Dr. Merav Parter: Having faith in math
Students
If you want to devote your life to the study of math, says Dr. Merav Parter, “you have to be a little irrational.
” Dr. Parter, who received her PhD in the spring from the Department of Computer Science and Applied Mathematics, says that with a clear sense of irony.
“Real breakthroughs in any field are rare, and if a scientist or mathematician is lucky, he or she will have one really good discovery in the course of his or her career. So working on a particular problem in math day after day, month after month, year after year isn’t entirely rational,” she says. “So one needs a bit of spirituality and faith to keep pursuing the solution to a problem that no one has ever solved before.”
Dr. Parter, who studied under the guidance of Prof.

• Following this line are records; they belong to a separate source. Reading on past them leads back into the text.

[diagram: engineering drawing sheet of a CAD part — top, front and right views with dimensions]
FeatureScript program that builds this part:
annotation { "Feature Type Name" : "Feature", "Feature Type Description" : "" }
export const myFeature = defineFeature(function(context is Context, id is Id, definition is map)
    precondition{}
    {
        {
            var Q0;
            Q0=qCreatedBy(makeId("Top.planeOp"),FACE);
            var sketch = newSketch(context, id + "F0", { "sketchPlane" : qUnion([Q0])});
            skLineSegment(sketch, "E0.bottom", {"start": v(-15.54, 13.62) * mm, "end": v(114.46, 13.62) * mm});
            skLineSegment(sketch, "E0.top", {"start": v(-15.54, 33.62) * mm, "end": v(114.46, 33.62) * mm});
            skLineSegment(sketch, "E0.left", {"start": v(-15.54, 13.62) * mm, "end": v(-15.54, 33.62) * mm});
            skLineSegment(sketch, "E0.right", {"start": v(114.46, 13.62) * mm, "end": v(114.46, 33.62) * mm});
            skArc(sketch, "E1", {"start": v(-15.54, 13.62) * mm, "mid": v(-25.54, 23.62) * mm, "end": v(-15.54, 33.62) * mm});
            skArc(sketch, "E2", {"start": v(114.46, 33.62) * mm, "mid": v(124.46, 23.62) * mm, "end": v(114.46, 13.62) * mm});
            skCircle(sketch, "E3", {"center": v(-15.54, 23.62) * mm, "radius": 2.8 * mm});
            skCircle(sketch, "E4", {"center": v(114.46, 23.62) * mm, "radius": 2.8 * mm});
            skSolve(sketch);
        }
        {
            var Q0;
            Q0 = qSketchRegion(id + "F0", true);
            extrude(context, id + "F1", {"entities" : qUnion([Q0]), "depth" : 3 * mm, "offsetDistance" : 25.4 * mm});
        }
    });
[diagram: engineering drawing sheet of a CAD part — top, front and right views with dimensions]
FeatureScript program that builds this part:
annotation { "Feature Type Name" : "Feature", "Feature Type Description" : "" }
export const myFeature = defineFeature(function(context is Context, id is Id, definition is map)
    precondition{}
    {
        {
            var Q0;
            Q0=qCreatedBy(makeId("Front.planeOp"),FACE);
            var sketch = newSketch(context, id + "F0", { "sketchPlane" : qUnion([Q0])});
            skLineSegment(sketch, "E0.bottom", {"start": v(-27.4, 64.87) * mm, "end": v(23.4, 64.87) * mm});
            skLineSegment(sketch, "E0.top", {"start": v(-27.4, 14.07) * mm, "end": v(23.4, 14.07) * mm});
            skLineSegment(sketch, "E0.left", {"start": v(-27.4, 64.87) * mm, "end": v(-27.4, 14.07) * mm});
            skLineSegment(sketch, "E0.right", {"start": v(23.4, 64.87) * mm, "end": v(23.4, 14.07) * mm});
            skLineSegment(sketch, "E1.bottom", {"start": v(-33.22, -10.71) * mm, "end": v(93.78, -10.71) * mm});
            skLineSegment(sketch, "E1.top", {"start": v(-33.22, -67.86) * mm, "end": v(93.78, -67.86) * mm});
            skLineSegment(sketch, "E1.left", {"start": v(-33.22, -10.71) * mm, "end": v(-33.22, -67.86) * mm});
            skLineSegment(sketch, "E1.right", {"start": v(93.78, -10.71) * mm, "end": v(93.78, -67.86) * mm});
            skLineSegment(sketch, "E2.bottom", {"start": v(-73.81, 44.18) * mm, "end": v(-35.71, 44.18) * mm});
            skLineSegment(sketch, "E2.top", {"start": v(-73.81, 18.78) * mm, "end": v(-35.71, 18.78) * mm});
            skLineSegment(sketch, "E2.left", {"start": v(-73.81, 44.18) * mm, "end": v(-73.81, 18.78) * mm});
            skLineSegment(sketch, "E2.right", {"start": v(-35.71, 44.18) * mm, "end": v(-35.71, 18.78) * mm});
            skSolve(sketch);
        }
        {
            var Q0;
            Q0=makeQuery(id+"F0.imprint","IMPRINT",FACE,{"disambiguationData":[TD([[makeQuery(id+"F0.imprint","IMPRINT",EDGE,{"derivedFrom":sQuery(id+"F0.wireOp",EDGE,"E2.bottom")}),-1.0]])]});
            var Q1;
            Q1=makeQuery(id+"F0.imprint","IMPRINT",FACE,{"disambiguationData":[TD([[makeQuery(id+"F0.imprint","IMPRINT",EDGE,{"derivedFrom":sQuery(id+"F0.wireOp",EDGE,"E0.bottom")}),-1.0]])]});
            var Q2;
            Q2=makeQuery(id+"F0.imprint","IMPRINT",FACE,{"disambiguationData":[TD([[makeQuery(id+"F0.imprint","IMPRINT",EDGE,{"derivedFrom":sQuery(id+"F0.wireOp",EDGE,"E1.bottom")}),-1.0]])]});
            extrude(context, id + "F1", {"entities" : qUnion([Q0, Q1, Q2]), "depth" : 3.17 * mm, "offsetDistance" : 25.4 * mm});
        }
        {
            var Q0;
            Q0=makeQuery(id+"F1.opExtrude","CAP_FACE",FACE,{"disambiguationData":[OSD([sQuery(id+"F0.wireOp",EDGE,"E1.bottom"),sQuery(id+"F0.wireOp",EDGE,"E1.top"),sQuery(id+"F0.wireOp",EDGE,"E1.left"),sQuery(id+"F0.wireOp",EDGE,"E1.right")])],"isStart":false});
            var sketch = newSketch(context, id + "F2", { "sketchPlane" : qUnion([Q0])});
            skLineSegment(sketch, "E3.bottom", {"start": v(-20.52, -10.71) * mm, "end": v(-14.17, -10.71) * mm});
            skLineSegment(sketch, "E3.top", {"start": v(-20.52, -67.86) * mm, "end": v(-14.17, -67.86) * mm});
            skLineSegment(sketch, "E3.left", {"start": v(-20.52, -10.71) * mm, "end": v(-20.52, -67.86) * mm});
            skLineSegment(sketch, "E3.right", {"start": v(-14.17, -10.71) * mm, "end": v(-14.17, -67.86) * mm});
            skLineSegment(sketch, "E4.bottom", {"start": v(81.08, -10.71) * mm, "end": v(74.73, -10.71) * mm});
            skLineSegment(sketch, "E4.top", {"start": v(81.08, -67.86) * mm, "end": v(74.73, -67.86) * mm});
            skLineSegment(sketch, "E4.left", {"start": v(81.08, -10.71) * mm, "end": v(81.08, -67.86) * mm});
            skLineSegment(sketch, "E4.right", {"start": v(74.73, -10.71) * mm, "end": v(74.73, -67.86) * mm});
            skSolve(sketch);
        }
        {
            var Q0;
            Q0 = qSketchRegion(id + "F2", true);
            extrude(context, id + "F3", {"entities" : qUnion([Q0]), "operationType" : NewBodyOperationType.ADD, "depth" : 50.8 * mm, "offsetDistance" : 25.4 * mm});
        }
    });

David Peleg, Dean of the Faculty of Mathematics and Computer Science, is religiously observant— which, she says, “is helpful to me in creating order and patterns in my life, and in the faith it gives me.” She also writes songs, and is a literature buff.
Her field is the topology of wireless communication: how wireless networks—for our phones, Internet, and other telecommunication methods—can function better, based on more sophisticated algorithms. Think eradication of dead zones, perfect reception from anywhere on earth to anywhere else on earth: this is what she and other mathematicians in this field are striving for.
“Merav was the kind of model student that any advisor dreams of having: full of energy, creative and extremely bright, fearless when it comes to entering new topics and mastering advanced and complex mathematical techniques, and at the same time pleasant and modest,” says Prof. Peleg.
This summer, Dr. Parter moved to Boston, where she is doing her postdoctoral fellowship at MIT, in one of the world’s top communications and engineering labs. She was one of the Feinberg Graduate School’s most outstanding students and the FGS graduation ceremony’s student keynote speaker. She received the prestigious Dimitris N. Chorafas Prize this year, the Google European Doctoral Fellowship in Distributed Computing, and the Dean’s Award for Excellence for her MSc studies, among other honors. Her postdoctoral studies are supported by a Fulbright fellowship, a Rothschild fellowship, and the Israel National Postdoctoral Award for Women in Science offered by the Weizmann Institute.
From industry to the bench
Dr. Parter, who grew up in Bat-Yam, and did her MSc at the Weizmann Institute in an altogether different field: bioinformatics, in the lab of Prof. Uri Alon of the Department of Molecular Cell Biology. She then worked for CheckPoint Software Technologies Ltd., one of Israel’s most successful high-tech companies in the field of telecommunications security, as a software engineer. There, she says, “I learned about the practical needs in the field of electrical engineering. But I missed the academic environment. I had already tasted basic research at Weizmann, and had gotten used to the freedom of thought and exploration that it offered.”
So she came back to the Institute for her PhD studies, but with a new focus: math. Like Prof. Alon, Prof. Peleg was an outstanding mentor. “David didn’t give me answers,” she says. “He asked me questions to which there are answers, and told me to approach them alone, as I thought best. Since then, when I have advised [masters’] students, I have tried to take the same approach. I tell them, ‘Stop reading how everyone else tried to solve the problem. You may come up with something even better this way.’” That’s an unsettling place for many students to be, but, she says, it’s doable with just a little bit of irrational faith.